TASKS FOR THIS EXERCISE ▸
1. According to the passage on employee stock purchase plans, what discount can employees generally get when buying shares?
2. Write out the passage on employee stock purchase plans from "So he decided" to "to do that.", word for word.
3. Extend the passage on employee stock purchase plans, picking up after its final sentence.

DOCUMENT TEXT ▸

-- Start --

So he decided to build a platform to make ESPP participation economically feasible for the low and mid-level employees of the approximately 1,200 public companies with such plans. In 2016, he founded a startup called Carver Edison to do that.

Written into tax law in the late 1960’s, ESPPs provide a way for employees to buy their company stock at bargain basement prices. Generally, they can purchase shares at a 15% discount off of the lower of the starting or ending price in a six-month period. But, there’s one pesky flaw in the law. To participate, employees need to be able to afford to make payroll contributions to their plan, and many simply can’t do that.

As a result, says Shapiro, “The people who could really benefit from this, the rank and file, sit on the sidelines, while their higher earning colleagues make all the money.”  (Another problem, according to Shapiro: The limit on employee contributions hasn’t changed since the plan was written into tax law).

Shapiro’s plan: Make interest-free loans allowing employees to maximize their participation in their company’s ESPP. Employees sign up for the plan and select the amount to be taken out of their paychecks—say, 5% every two weeks for six months. Right before the end of that six-month period, Carter Edison writes a check to the employer through a temporary interest-free loan on behalf of the employee, maximizing that person’s contribution. Then the employer issues the appropriate amount of stock, Carter Edison sells enough shares to repay the loan and the net shares are deposited in the employee’s account. The company works with banks and special lenders to finance the process.

How do ESPPs benefit employers? According to Shapiro, they end up with tax write-offs and a lot of tax-free cash on their balance sheets. “These plans are an extremely capital-efficient way for a company to increase the compensation of employees without having their feet held to the fire,” he says.

-- End --

SUPPLIED DATA ▸

-- Start --

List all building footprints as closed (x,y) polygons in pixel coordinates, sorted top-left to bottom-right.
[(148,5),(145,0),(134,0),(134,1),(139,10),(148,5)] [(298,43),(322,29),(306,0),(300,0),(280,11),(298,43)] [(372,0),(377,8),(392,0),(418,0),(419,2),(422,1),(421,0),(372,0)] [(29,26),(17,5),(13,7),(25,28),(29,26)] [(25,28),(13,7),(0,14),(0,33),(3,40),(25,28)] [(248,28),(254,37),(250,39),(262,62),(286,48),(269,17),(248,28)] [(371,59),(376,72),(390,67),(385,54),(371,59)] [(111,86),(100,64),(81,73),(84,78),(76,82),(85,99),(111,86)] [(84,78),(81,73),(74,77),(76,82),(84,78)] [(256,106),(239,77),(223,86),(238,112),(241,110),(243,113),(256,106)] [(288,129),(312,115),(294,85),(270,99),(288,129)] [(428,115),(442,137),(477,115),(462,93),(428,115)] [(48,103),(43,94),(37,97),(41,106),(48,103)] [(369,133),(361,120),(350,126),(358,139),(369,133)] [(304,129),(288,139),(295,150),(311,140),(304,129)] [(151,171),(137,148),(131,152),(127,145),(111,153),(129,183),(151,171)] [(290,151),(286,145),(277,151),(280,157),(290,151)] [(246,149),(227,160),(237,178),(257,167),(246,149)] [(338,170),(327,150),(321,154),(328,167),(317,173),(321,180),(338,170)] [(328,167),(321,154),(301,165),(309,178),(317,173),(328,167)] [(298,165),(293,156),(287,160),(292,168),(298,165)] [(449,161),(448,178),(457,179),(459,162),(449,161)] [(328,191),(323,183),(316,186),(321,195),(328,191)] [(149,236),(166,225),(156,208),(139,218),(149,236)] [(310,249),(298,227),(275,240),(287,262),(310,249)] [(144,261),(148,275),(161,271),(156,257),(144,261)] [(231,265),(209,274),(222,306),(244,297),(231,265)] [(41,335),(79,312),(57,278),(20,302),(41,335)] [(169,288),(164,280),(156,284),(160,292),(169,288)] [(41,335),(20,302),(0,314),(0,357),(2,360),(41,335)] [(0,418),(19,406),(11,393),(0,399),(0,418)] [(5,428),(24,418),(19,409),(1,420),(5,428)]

-- End --

RESPONSES FOR EACH TASK ▸
1. A 15% discount off the lower of the starting or ending price in a six-month period.

2.
So he decided to build a platform to make ESPP participation economically feasible for the low and mid-level employees of the approximately 1,200 public companies with such plans. In 2016, he founded a startup called Carver Edison to do that.

3.
Carter Edison makes money in a few ways. When the company sells enough shares to repay those loans, it gets paid a transaction fee by banks and hedge funds. In addition, it takes care of employee education. Most employers don’t throw a lot of resources at teaching their workforce what ESPPs are. But Carter Edison doesn’t make any money unless employees sign up. So it’s developed educational workshops that companies pay for.

Shapiro started wrestling with his plan soon after he discovered ESPPs’ potential. Then, after he founded the company, he spent the first two-and-a-half years dealing with regulatory problems, as the folks at the IRS diligently worked to understand and vet the concept. “I had no idea how many layers we’d have to peel through to get to the bottom of it,” he says. “And we went slowly, so there weren’t any surprises.” Eventually, the IRS issued a private letter ruling that the mechanics of his plan were qualified under tax law. In short order, the product officially launched just last January.

By the end of the year, according to Shapiro, he expects to be offering the plan to more than 15,000 employees. Also, he says, “Over the next couple of months we’re going to announce significant partnerships with a lot of the important players in the industry.”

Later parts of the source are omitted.